The Rev. Dr. Ellen Clark-King, vice dean and canon for social justice, graciously opened the event and welcomed everyone on behalf of Grace Cathedral. From Vienna, Austria, video messages were shown from Dr. Michael Platzer, the co-chair of the Coalition of Faith-Based Organizations; and Mr. Jean-Luc Lemahieu, director, Division for Policy Analysis and Public Affairs, United Nations Office on Drugs and Crime (UNODC), expressing the urgent need for the involvement of all faiths in working with the UN.
Representatives from local political leaders shared encouragement and support, including: Speaker of the U.S. House of Representatives Nancy Pelosi, U.S. Senator Kamala Harris, and Member of the U.S. House of Representatives Barbara Lee.
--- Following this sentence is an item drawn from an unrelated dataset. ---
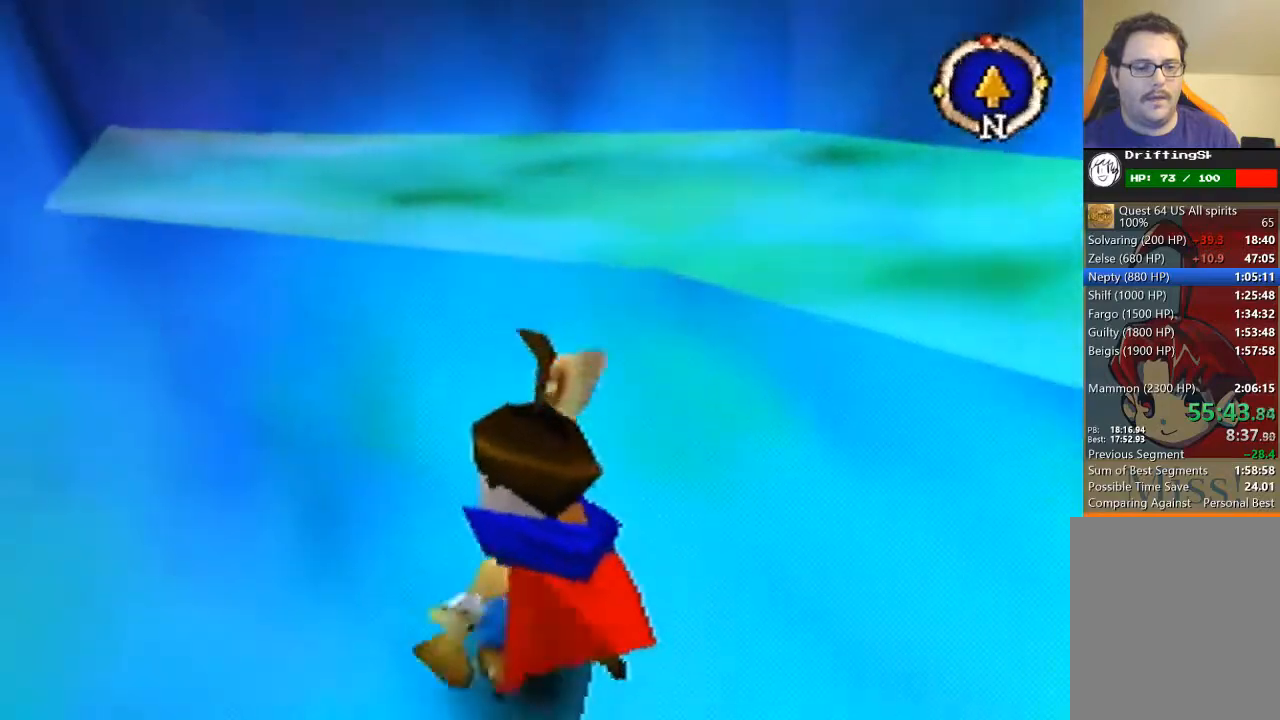
{"buttons": ["B"], "left_stick": "up", "events": [[467, "left_stick", "up"]]}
Dr. Thomas Walsh, co-chair, Coalition of Faith-Based Organizations and the chair of UPF International, presided over and opened the program by offering an overview of the work of the coalition, which was launched in May 2019. He underscored the value of partnerships and the profound relevance of FBOs to crime prevention and criminal justice, making special reference to the work of the United Nations Office on Drugs and Crime and noting that in recent years the collaboration between United Nations agencies and FBOs has been growing. The coalition will present its recommendations during the 14th United Nations Congress on Crime Prevention and Criminal Justice, scheduled for April 2020 in Kyoto, Japan, and hopes to carry its recommendations forward to the UN General Assembly.
Mr. Herb Behrstock, past president, United Nations Association, East Bay chapter, said: “I salute the coalition and UPF. We must focus on the big picture and see the links between government, the UN and the criminal justice system of each nation. What will influence government’s actions are causal relationships among the people. FBOs have not expressed their concerns nor raised their voices enough about the violence that is growing. They do not know the great power they possess. When the UN was created, it marked a milestone in human history where compacts between governments representing their people around the world supported and formed a union, which would allow the spiritual and the secular to work together. The big problems of combating crime and injustice require both the spiritual/religious body and the practical/governmental body to cooperate. This is the 75th anniversary of the UN, and this gathering of people has come about to create a stronger alliance between faith-based groups and governmental groups.”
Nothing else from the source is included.